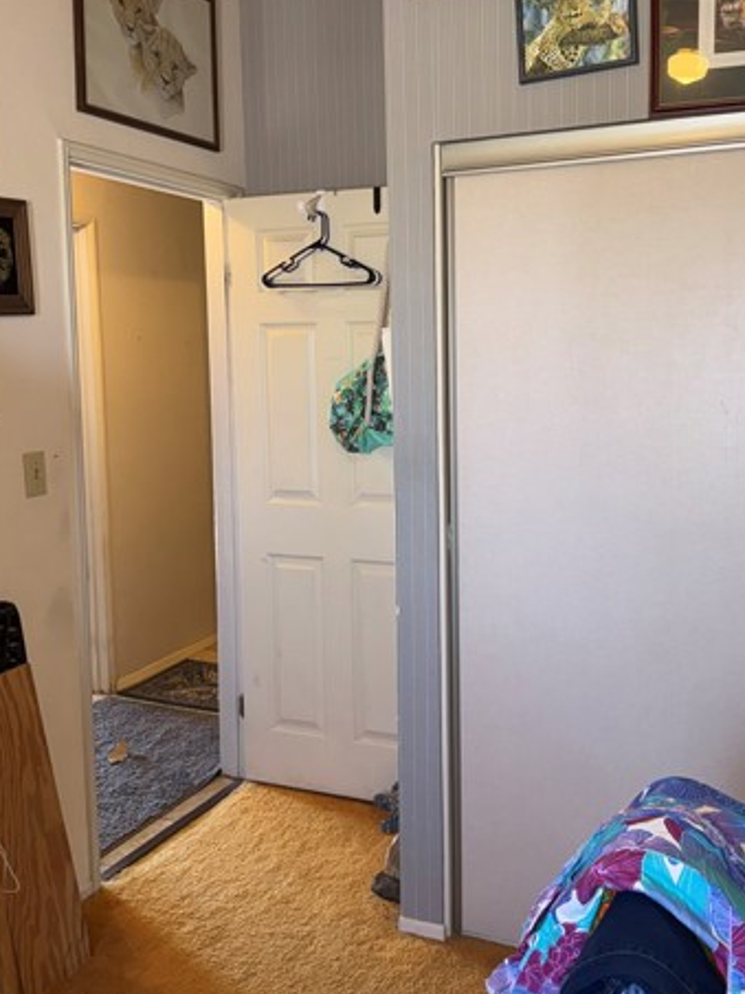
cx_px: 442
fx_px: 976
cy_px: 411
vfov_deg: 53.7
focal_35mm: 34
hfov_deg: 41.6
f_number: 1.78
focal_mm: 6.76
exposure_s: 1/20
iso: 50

○ ○ ○

Activity |
Exact copies of the lines from the one holding "focal_35mm: 34" through the last line above, and only those, make up the answer.

Solution to the problem |
focal_35mm: 34
hfov_deg: 41.6
f_number: 1.78
focal_mm: 6.76
exposure_s: 1/20
iso: 50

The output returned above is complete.